• _Job item_: Express every line of the rows below as a JSON list of strings, one string per line, skipping blank lines. Omit the pictures from your answer.

[Source texts of formatted documents]
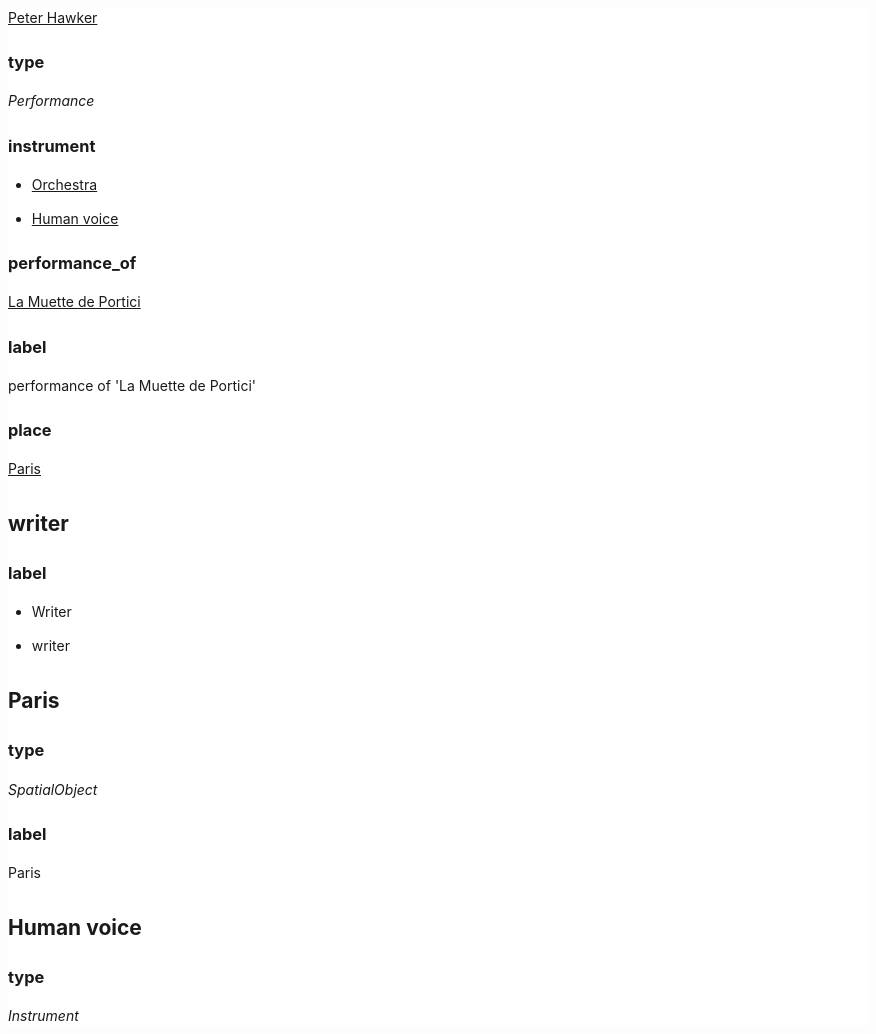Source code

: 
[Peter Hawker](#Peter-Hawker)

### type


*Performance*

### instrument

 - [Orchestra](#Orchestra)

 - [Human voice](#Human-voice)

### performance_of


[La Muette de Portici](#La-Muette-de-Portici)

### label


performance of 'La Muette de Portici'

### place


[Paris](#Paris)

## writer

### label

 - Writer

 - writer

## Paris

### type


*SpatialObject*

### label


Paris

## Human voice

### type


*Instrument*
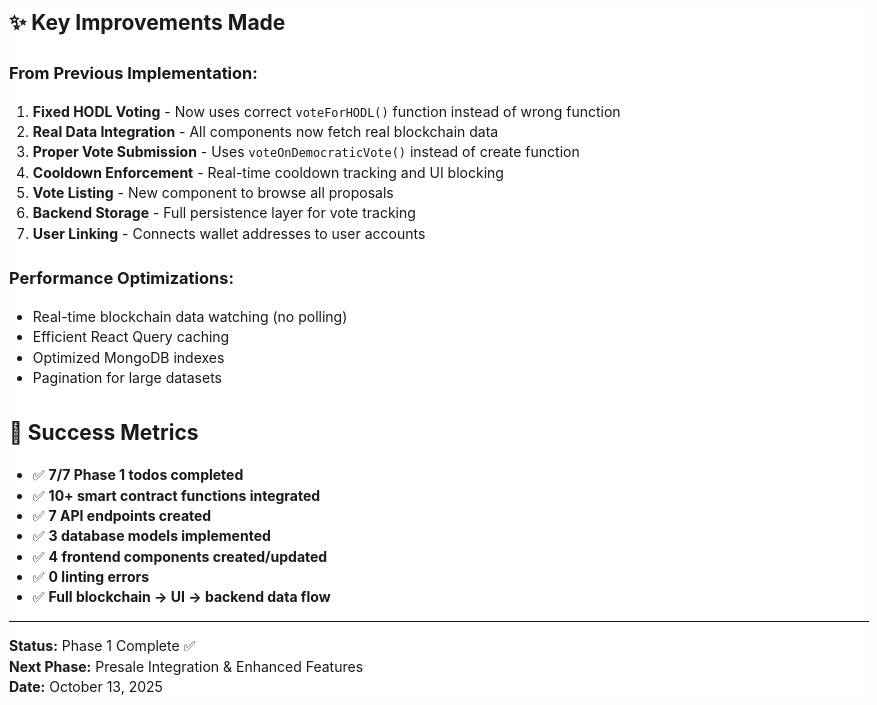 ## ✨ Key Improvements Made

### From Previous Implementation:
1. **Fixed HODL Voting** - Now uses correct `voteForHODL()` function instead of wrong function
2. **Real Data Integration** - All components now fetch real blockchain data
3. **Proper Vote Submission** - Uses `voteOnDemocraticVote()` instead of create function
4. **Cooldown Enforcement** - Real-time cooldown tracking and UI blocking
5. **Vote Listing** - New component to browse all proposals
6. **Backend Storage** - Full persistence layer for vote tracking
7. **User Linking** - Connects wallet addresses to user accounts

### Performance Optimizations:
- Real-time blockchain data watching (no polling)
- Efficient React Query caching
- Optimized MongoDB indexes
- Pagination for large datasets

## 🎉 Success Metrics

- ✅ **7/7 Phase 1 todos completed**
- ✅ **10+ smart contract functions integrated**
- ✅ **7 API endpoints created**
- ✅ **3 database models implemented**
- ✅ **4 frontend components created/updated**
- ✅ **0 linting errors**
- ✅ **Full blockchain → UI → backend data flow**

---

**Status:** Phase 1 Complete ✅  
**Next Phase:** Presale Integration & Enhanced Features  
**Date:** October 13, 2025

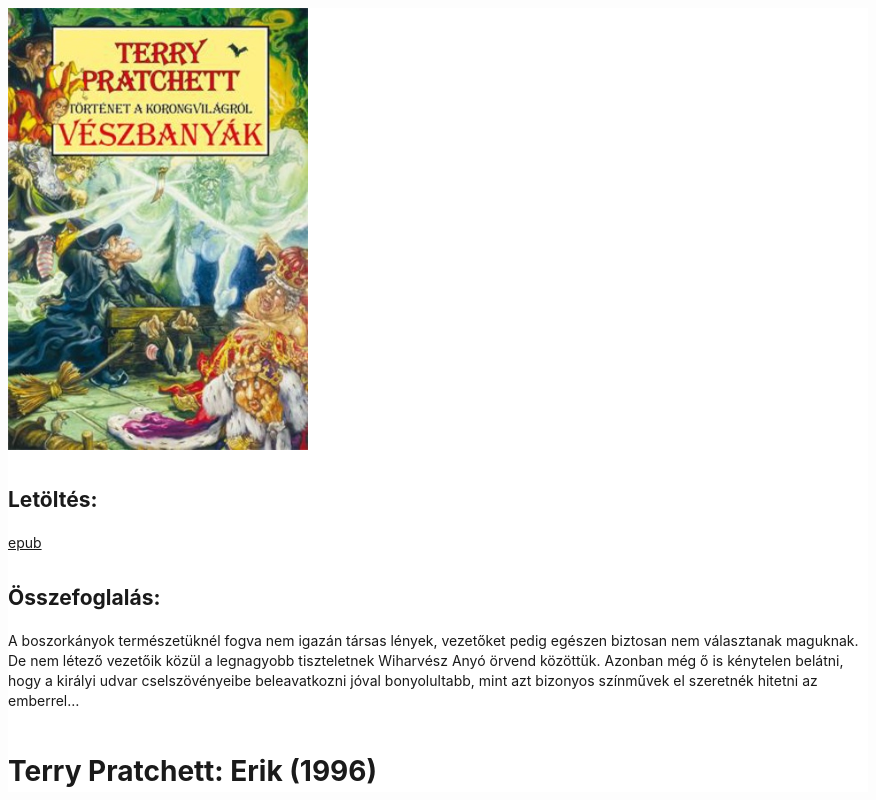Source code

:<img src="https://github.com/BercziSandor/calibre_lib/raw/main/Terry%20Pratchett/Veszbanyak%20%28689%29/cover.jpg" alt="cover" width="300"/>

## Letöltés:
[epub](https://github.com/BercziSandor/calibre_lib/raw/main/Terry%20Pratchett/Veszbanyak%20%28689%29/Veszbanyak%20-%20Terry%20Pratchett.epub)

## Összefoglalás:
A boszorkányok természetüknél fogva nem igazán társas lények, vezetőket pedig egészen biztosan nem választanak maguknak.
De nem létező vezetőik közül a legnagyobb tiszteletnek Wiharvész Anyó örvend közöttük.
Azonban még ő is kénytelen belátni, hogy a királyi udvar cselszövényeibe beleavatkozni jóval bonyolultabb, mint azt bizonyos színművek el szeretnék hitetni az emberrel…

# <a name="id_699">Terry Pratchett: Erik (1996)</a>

• _Expected answer_:
[
  "Source code",
  ": ",
  "[Peter Hawker](#Peter-Hawker)",
  "### type",
  "*Performance*",
  "### instrument",
  " - [Orchestra](#Orchestra)",
  " - [Human voice](#Human-voice)",
  "### performance_of",
  "[La Muette de Portici](#La-Muette-de-Portici)",
  "### label",
  "performance of 'La Muette de Portici'",
  "### place",
  "[Paris](#Paris)",
  "## writer",
  "### label",
  " - Writer",
  " - writer",
  "## Paris",
  "### type",
  "*SpatialObject*",
  "### label",
  "Paris",
  "## Human voice",
  "### type",
  "*Instrument*",
  " ## ✨ Key Improvements Made",
  "### From Previous Implementation:",
  "1. **Fixed HODL Voting** - Now uses correct `voteForHODL()` function instead of wrong function",
  "2. **Real Data Integration** - All components now fetch real blockchain data",
  "3. **Proper Vote Submission** - Uses `voteOnDemocraticVote()` instead of create function",
  "4. **Cooldown Enforcement** - Real-time cooldown tracking and UI blocking",
  "5. **Vote Listing** - New component to browse all proposals",
  "6. **Backend Storage** - Full persistence layer for vote tracking",
  "7. **User Linking** - Connects wallet addresses to user accounts",
  "### Performance Optimizations:",
  "- Real-time blockchain data watching (no polling)",
  "- Efficient React Query caching",
  "- Optimized MongoDB indexes",
  "- Pagination for large datasets",
  "## 🎉 Success Metrics",
  "- ✅ **7/7 Phase 1 todos completed**",
  "- ✅ **10+ smart contract functions integrated**",
  "- ✅ **7 API endpoints created**",
  "- ✅ **3 database models implemented**",
  "- ✅ **4 frontend components created/updated**",
  "- ✅ **0 linting errors**",
  "- ✅ **Full blockchain → UI → backend data flow**",
  "---",
  "**Status:** Phase 1 Complete ✅  ",
  "**Next Phase:** Presale Integration & Enhanced Features  ",
  "**Date:** October 13, 2025",
  "Source code",
  ":<img src=\"https://github.com/BercziSandor/calibre_lib/raw/main/Terry%20Pratchett/Veszbanyak%20%28689%29/cover.jpg\" alt=\"cover\" width=\"300\"/>",
  "## Letöltés:",
  "[epub](https://github.com/BercziSandor/calibre_lib/raw/main/Terry%20Pratchett/Veszbanyak%20%28689%29/Veszbanyak%20-%20Terry%20Pratchett.epub)",
  "## Összefoglalás:",
  "A boszorkányok természetüknél fogva nem igazán társas lények, vezetőket pedig egészen biztosan nem választanak maguknak.",
  "De nem létező vezetőik közül a legnagyobb tiszteletnek Wiharvész Anyó örvend közöttük.",
  "Azonban még ő is kénytelen belátni, hogy a királyi udvar cselszövényeibe beleavatkozni jóval bonyolultabb, mint azt bizonyos színművek el szeretnék hitetni az emberrel…",
  "# <a name=\"id_699\">Terry Pratchett: Erik (1996)</a>"
]